┏━━
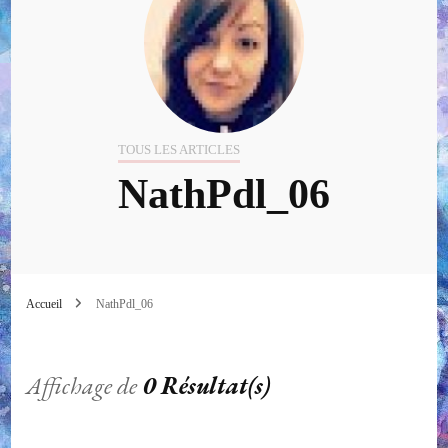
TOUS LES ARTICLES
NathPdl_06
Accueil
NathPdl_06
Affichage de
0 Résultat(s)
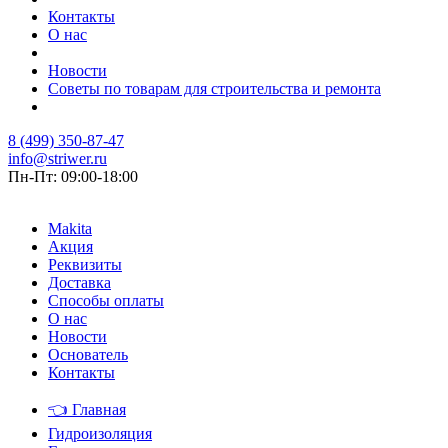
Контакты
О нас
Новости
Советы по товарам для строительства и ремонта
8 (499) 350-87-47
info@striwer.ru
Пн-Пт: 09:00-18:00
Makita
Акция
Реквизиты
Доставка
Способы оплаты
О нас
Новости
Основатель
Контакты
👈
Главная
Гидроизоляция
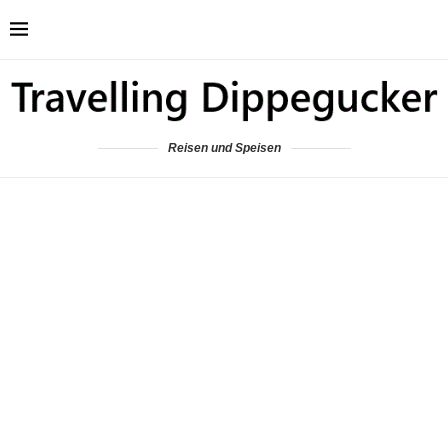
Reisen und Speisen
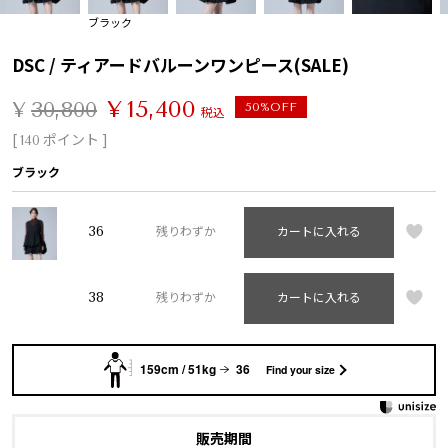
ブラック
DSC / ティアードバルーンワンピース(SALE)
¥
15,400
¥
30,800
50%OFF
税込
[
ポイント ]
140
ブラック
36
残りわずか
カートに入れる
38
残りわずか
カートに入れる
159cm / 51kg
36
Find your size
販売期間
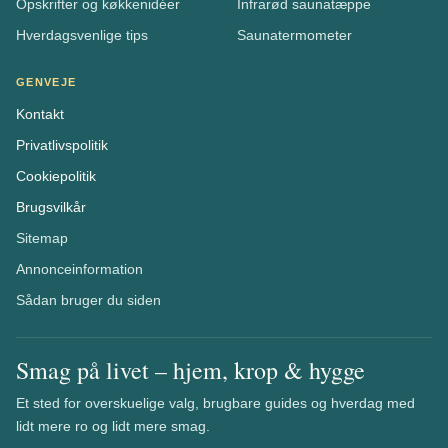
Opskrifter og køkkenidéer
Infrarød saunatæppe
Hverdagsvenlige tips
Saunatermometer
GENVEJE
Kontakt
Privatlivspolitik
Cookiepolitik
Brugsvilkår
Sitemap
Annonceinformation
Sådan bruger du siden
Smag på livet – hjem, krop & hygge
Et sted for overskuelige valg, brugbare guides og hverdag med
lidt mere ro og lidt mere smag.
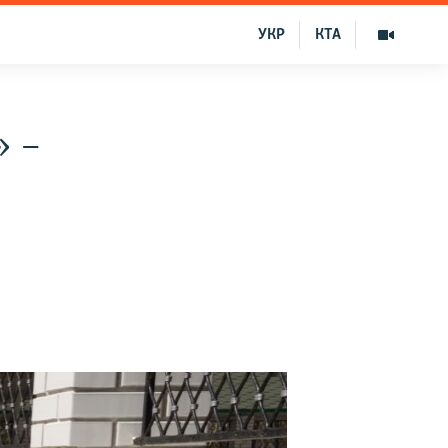
УКР
КТА
» –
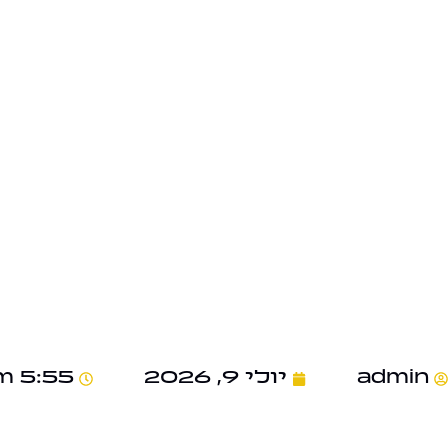
admin
יולי 9, 2026
5:55 pm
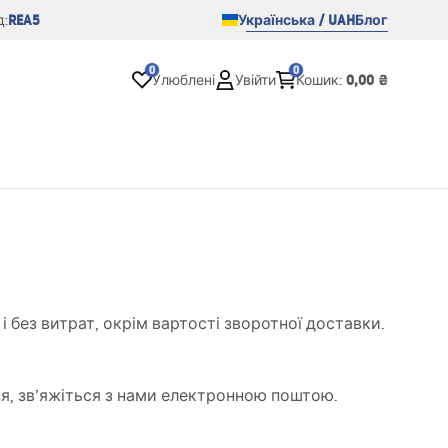
REA5
Українська / UAH
Блог
:
0
0
0,00 ₴
Улюблені
Увійти
Кошик
:
і без витрат, окрім вартості зворотної доставки.
я, зв’яжіться з нами електронною поштою.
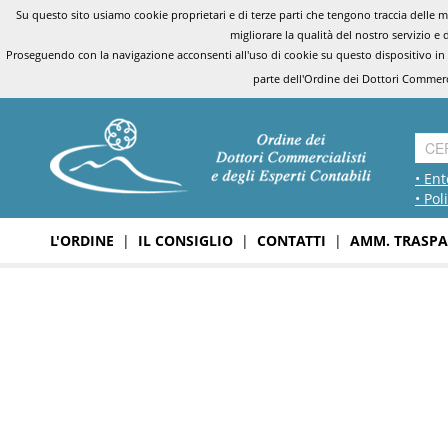
Su questo sito usiamo cookie proprietari e di terze parti che tengono traccia delle mo
migliorare la qualità del nostro servizio e 
Proseguendo con la navigazione acconsenti all'uso di cookie su questo dispositivo in
parte dell'Ordine dei Dottori Commerci
• Ent
• Pol
L'ORDINE
|
IL CONSIGLIO
|
CONTATTI
|
AMM. TRASPA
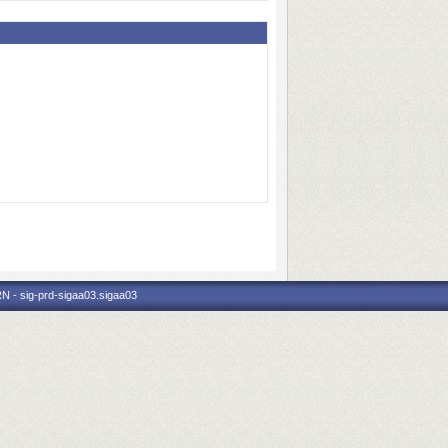
N - sig-prd-sigaa03.sigaa03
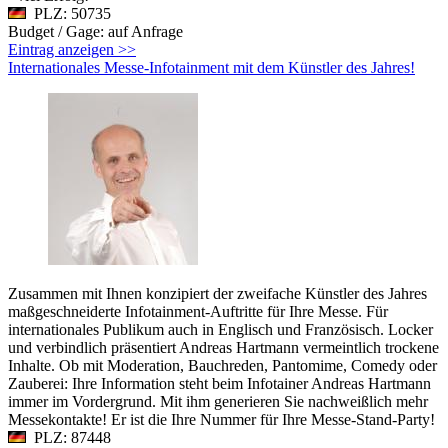
PLZ: 50735
Budget / Gage: auf Anfrage
Eintrag anzeigen >>
Internationales Messe-Infotainment mit dem Künstler des Jahres!
Zusammen mit Ihnen konzipiert der zweifache Künstler des Jahres
maßgeschneiderte Infotainment-Auftritte für Ihre Messe. Für
internationales Publikum auch in Englisch und Französisch. Locker
und verbindlich präsentiert Andreas Hartmann vermeintlich trockene
Inhalte. Ob mit Moderation, Bauchreden, Pantomime, Comedy oder
Zauberei: Ihre Information steht beim Infotainer Andreas Hartmann
immer im Vordergrund. Mit ihm generieren Sie nachweißlich mehr
Messekontakte! Er ist die Ihre Nummer für Ihre Messe-Stand-Party!
PLZ: 87448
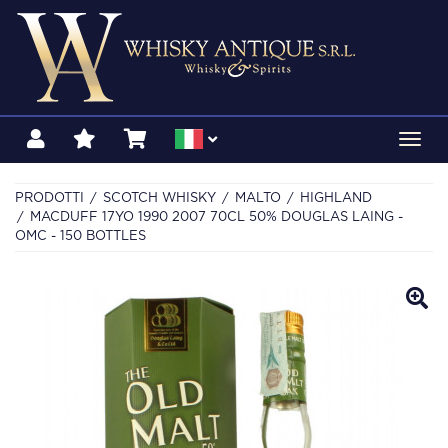
Toggl
navig
PRODOTTI
SCOTCH WHISKY
MALTO
HIGHLAND
MACDUFF 17YO 1990 2007 70CL 50% DOUGLAS LAING -
OMC - 150 BOTTLES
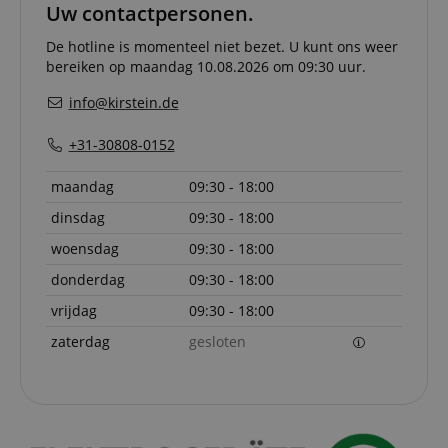
Uw contactpersonen.
Strikt noodzakelijke cookies maken
kernfunctionaliteit van de website mogelijk, zoals
De hotline is momenteel niet bezet. U kunt ons weer
gebruikersaanmelding en accountbeheer. Zonder
bereiken op maandag 10.08.2026 om 09:30 uur.
strikt noodzakelijke cookies kan de website niet
correct worden gebruikt.
info@kirstein.de
Aanbieder /
Naam
Vervaldatum
Omschri
Domein
+31-30808-0152
CookieScriptConsent
1 jaar 1
Deze coo
CookieScript
maand
wordt ge
.kirstein.nl
maandag
09:30 - 18:00
door de 
Script.c
om de
dinsdag
09:30 - 18:00
cookiev
van bezo
woensdag
09:30 - 18:00
onthoud
cookieb
donderdag
09:30 - 18:00
Cookie-S
moet cor
vrijdag
09:30 - 18:00
werken.
zaterdag
gesloten
session-id-apay
11 maanden
This cook
Amazon
4 weken
used to
.amazon.com
the user
on the w
particula
relation 
payment 
Google Privacy Policy
ensuring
┗━━
Task goal – How many of the lines above contain the word "Jahres"? Reply with the number only.

Written response – 2